To find the pressure at the narrow end of the segment, we can use the principle of conservation of mass and Bernoulli's equation.
1. Conservation of Mass:
According to the principle of conservation of mass, the mass flow rate (ṁ) of a fluid in a pipe remains constant. We can express it as:
ṁ = ρ * A * v
Where:
- ṁ is the mass flow rate (constant)
- ρ is the density of the fluid
- A is the cross-sectional area of the pipe
- v is the velocity of the fluid
Since the mass flow rate is constant, we can equate the mass flow rate at the larger end and the narrow end:
ρ * A1 * v1 = ρ * A2 * v2
Where:
- A1 is the cross-sectional area at the larger end of the pipe
- v1 is the velocity at the larger end of the pipe
- A2 is the cross-sectional area at the narrow end of the pipe
- v2 is the velocity at the narrow end of the pipe
2. Bernoulli's Equation:
Bernoulli's equation relates the pressure, velocity, and height of a fluid in a pipe.
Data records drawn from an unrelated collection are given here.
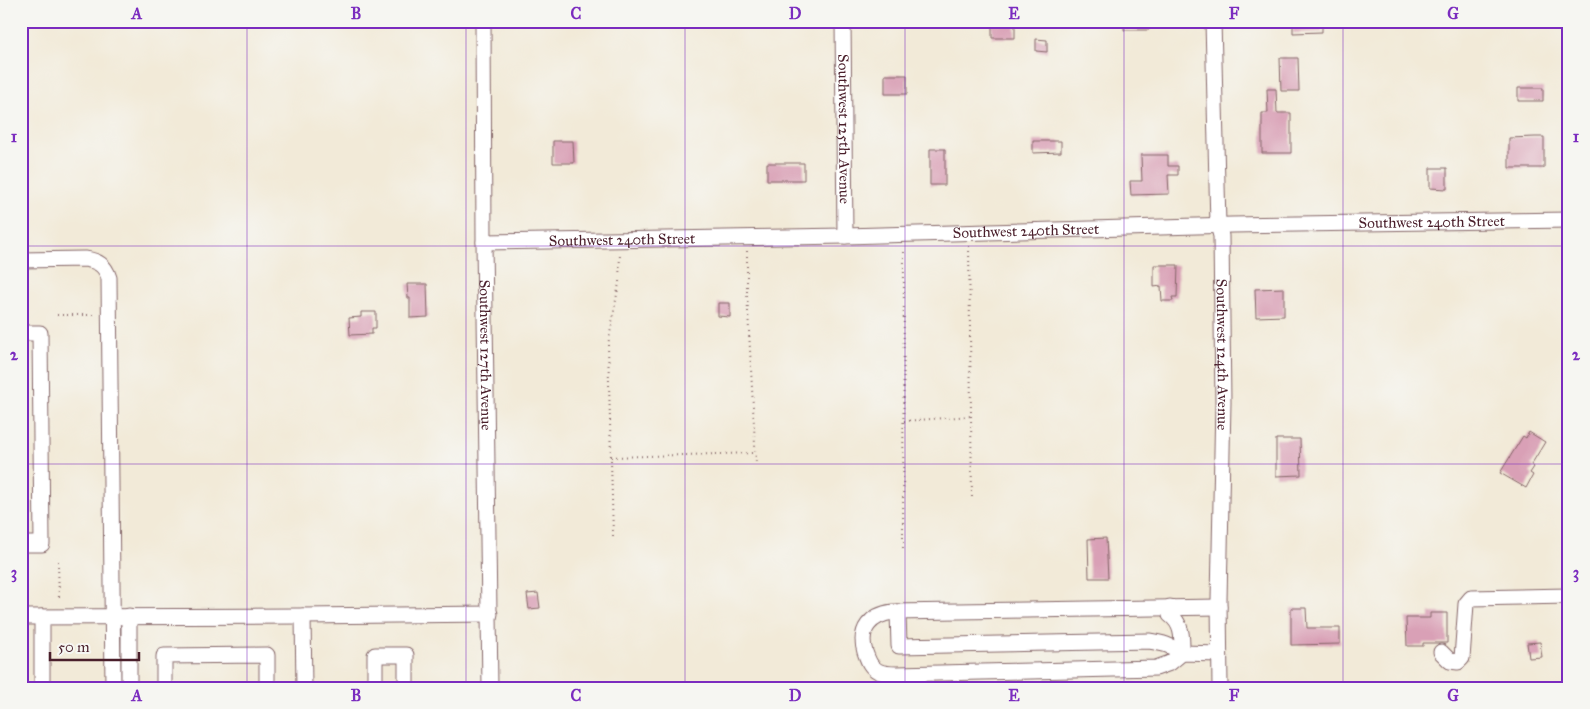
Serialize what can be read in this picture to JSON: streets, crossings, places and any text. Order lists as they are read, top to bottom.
{
  "streets": {
    "street": [
      "Southwest 125th Avenue",
      "Southwest 240th Street",
      "Southwest 124th Avenue",
      "Southwest 127th Avenue"
    ]
  },
  "crossings": [
    ["Southwest 125th Avenue", "Southwest 240th Street"],
    ["Southwest 240th Street", "Southwest 124th Avenue"],
    ["Southwest 240th Street", "Southwest 127th Avenue"]
  ],
  "scale_bar": "50 m",
  "grid": {
    "columns": [
      "A",
      "B",
      "C",
      "D",
      "E",
      "F",
      "G"
    ],
    "rows": ["1", "2", "3"]
  }
}
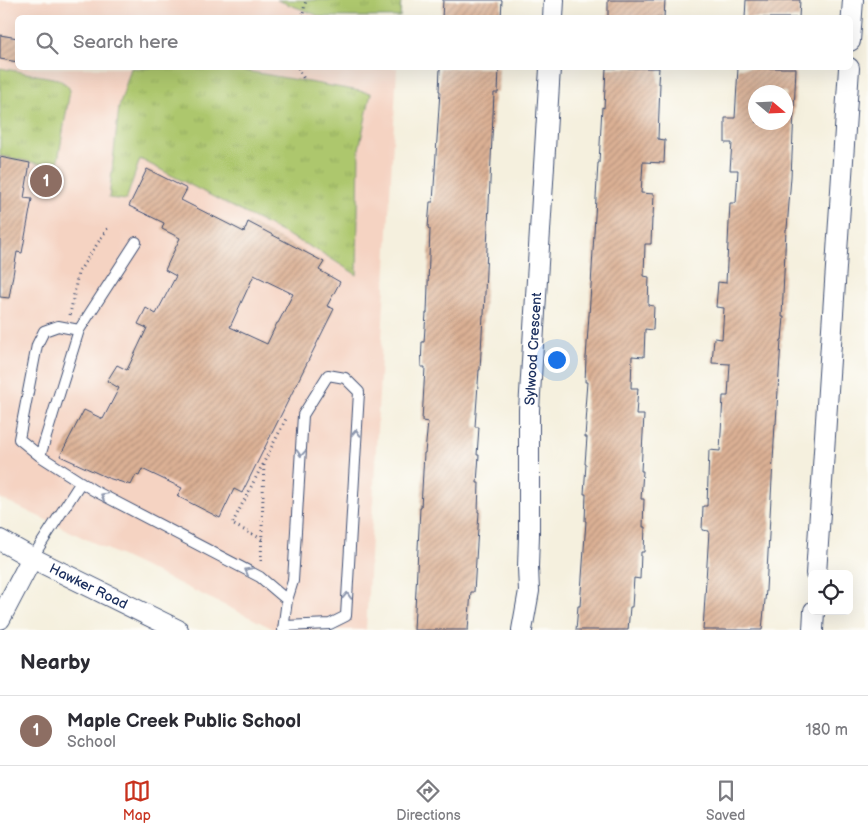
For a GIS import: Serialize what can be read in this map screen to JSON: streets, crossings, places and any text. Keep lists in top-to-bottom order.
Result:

It can be expressed as:
P + 1/2 * ρ * v^2 + ρ * g * h = constant
Where:
- P is the pressure of the fluid
- ρ is the density of the fluid
- v is the velocity of the fluid
- g is the acceleration due to gravity
- h is the height of the fluid
We can assume that the height of the fluid remains constant, so we can rewrite Bernoulli's equation as:
P1 + 1/2 * ρ * v1^2 = P2 + 1/2 * ρ * v2^2
Where:
- P1 is the pressure at the larger end of the pipe
- v1 is the velocity at the larger end of the pipe
- P2 is the pressure at the narrow end of the pipe
- v2 is the velocity at the narrow end of the pipe
Now, we can solve the equations:
From the conservation of mass:
A1 * v1 = A2 * v2
From Bernoulli's equation:
P1 + 1/2 * ρ * v1^2 = P2 + 1/2 * ρ * v2^2
We are given:
A1 = 50.0 cm^2 = 0.0050 m^2
A2 = 0.500 cm^2 = 0.000050 m^2
P1 = 1.20 x 10^5 Pa
v1 = 0.040 m/s
Using these values, we can solve for P2:
First, we find v2:
v2 = (A1 * v1) / A2
v2 = (0.0050 m^2 * 0.040 m/s) / 0.000050 m^2 = 4.00 m/s
Substituting the values into Bernoulli's equation:
P1 + 1/2 * ρ * v1^2 = P2 + 1/2 * ρ * v2^2
Since the pressure at the narrow end (P2) is what we are trying to find, we rearrange the equation:
P2 = P1 + 1/2 * ρ * v1^2 - 1/2 * ρ * v2^2
Now, we need to determine the density (ρ) of the fluid. Assuming it is constant, we can use the given values to find it:
ρ = P1 / (1/2 * v1^2)
Substituting the given values:
ρ = (1.20 x 10^5 Pa) / (1/2 * (0.040 m/s)^2) = 1.50 x 10^4 kg/m^3
Substituting the calculated values into the equation for P2:
P2 = (1.20 x 10^5 Pa) + 1/2 * (1.50 x 10^4 kg/m^3) * (0.040 m/s)^2 - 1/2 * (1.50 x 10^4 kg/m^3) * (4.00 m/s)^2
Calculating P2:
P2 = (1.20 x 10^5 Pa) + 0.960 Pa - 120 x 10^4 Pa
P2 = -1.18 x 10^4 Pa
Therefore, the pressure at the narrow end of the segment is approximately -1.18 x 10^4 Pa.